Scientists at the Spanish National Research Council (also known as CSIC) and its spinoff company Marsi Bionics have developed a new exoskeleton specifically for children with spinal muscular atrophy.
The device, which is a first-of-its-kind, is designed to help kids between the ages 3 and 14, who have been diagnosed with Type 2 spinal muscular atrophy. Patients are diagnosed with this condition between the ages of six months and one year. While they are often able to sit up themselves, they can’t walk or stand on their own. This leads to secondary effects such as respiratory health problems, scoliosis, and osteoporosis. The researchers want to see if this could improve the life expectancies for these patients.

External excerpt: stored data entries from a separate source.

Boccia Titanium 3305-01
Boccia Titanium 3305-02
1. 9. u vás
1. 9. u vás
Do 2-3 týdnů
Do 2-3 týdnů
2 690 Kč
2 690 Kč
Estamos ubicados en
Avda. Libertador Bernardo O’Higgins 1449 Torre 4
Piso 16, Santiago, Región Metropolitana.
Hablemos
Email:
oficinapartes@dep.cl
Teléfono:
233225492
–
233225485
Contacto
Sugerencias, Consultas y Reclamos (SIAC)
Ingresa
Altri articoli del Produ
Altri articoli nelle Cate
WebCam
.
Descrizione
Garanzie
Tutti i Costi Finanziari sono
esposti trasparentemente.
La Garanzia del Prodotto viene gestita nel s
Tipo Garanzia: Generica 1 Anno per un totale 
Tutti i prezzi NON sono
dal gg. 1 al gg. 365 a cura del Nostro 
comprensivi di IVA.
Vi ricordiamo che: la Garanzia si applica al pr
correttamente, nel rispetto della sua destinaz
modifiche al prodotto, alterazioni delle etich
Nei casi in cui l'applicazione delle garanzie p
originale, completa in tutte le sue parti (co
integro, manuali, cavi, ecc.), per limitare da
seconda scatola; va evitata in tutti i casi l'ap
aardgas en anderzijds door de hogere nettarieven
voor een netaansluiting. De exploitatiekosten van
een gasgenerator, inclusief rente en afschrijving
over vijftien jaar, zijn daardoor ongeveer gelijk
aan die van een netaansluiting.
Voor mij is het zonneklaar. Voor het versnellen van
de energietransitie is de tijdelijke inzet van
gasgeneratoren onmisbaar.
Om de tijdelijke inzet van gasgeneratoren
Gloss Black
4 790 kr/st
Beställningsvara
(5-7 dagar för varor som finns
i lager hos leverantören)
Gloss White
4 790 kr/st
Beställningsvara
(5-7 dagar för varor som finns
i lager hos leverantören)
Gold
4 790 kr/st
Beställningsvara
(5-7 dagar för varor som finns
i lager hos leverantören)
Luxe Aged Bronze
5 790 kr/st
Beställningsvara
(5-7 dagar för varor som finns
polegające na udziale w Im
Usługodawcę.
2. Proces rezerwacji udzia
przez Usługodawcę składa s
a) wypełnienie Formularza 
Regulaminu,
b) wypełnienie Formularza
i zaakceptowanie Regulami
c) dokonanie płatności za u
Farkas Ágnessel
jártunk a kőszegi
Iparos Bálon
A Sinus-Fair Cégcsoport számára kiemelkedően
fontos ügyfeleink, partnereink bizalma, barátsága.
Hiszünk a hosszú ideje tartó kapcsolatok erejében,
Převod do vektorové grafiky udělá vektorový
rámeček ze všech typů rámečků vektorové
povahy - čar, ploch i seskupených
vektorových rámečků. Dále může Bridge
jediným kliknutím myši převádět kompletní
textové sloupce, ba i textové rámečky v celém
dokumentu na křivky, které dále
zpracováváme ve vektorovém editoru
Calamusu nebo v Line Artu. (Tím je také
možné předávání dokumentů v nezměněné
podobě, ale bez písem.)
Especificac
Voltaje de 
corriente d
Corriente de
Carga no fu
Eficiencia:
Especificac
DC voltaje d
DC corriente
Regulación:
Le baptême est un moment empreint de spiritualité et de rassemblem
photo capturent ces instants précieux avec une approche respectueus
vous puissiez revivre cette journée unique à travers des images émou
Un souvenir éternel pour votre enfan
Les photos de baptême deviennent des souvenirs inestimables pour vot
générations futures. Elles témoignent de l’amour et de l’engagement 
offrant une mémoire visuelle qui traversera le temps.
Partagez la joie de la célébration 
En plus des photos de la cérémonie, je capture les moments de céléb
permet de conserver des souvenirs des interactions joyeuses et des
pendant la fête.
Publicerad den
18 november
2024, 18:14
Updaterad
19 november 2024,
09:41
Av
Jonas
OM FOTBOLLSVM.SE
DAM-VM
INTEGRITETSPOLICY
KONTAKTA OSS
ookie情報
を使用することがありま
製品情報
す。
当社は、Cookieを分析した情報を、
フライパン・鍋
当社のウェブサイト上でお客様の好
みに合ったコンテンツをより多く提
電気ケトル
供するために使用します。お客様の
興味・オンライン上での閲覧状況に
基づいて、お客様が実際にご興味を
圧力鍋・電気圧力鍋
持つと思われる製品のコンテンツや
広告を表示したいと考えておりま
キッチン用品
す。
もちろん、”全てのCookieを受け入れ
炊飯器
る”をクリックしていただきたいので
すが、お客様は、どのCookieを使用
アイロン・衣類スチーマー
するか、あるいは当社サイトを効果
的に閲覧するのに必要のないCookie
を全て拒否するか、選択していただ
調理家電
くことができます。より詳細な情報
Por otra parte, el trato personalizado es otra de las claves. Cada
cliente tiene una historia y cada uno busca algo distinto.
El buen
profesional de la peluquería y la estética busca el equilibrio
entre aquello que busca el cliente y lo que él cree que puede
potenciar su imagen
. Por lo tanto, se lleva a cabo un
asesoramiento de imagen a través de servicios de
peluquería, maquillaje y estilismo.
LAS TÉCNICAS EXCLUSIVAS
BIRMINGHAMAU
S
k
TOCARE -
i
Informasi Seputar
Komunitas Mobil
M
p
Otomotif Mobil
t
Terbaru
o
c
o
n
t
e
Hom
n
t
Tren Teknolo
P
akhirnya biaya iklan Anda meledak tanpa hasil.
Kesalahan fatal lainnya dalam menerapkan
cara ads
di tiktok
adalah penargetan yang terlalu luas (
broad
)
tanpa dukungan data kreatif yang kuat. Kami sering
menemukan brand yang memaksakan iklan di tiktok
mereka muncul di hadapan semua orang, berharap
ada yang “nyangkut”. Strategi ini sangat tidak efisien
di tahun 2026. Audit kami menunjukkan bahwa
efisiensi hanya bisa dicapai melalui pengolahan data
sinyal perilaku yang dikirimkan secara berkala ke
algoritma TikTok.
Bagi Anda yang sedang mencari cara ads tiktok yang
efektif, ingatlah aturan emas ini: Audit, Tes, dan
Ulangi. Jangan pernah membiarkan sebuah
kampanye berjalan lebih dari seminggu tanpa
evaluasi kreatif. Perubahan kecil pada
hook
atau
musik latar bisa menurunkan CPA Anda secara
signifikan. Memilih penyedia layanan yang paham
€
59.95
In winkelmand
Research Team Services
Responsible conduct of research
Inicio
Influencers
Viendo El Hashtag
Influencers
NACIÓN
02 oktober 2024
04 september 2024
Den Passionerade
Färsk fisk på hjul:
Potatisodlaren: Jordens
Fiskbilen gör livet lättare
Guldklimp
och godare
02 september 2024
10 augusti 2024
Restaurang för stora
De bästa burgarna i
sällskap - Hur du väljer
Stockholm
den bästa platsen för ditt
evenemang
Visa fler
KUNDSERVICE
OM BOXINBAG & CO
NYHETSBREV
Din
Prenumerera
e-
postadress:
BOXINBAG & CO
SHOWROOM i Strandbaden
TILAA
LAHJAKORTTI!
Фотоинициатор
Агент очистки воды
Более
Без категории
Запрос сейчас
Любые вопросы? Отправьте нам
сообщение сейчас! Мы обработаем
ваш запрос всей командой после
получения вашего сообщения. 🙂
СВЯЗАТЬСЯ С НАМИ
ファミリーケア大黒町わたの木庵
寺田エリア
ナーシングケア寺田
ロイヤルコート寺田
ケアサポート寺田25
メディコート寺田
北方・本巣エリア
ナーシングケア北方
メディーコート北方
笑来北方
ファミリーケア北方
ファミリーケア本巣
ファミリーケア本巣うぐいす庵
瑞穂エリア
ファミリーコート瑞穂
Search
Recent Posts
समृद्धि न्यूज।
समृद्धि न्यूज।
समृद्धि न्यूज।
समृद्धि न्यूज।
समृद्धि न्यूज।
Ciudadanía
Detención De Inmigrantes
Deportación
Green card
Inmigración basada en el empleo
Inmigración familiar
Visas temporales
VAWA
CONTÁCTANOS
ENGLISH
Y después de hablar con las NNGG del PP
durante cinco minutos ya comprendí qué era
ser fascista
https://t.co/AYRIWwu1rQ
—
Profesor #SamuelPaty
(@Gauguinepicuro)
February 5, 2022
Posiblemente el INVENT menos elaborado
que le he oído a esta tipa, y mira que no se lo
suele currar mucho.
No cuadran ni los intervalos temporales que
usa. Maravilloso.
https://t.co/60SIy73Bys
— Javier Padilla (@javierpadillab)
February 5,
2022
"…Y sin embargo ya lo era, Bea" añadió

The exoskeleton consists of a brace with support rods that fit around the child’s torso and legs. Right now, it has a five-hour battery life, and employs five motors that mimic muscles, plus sensors, as well as a motor controller that responds to the child’s subtle movements.
Because the symptoms of the neuromuscular illness can change over time, the exoskeleton needs to be adaptable. That’s why it has “intelligent joints,” which can adapt the level of rigidity when needed, and since it is telescoping, the exoskeleton can also “grow” with the child.
Right now, the device is going through lab trials at hospitals in Spain with volunteer patients, but is still in the preclinical phase.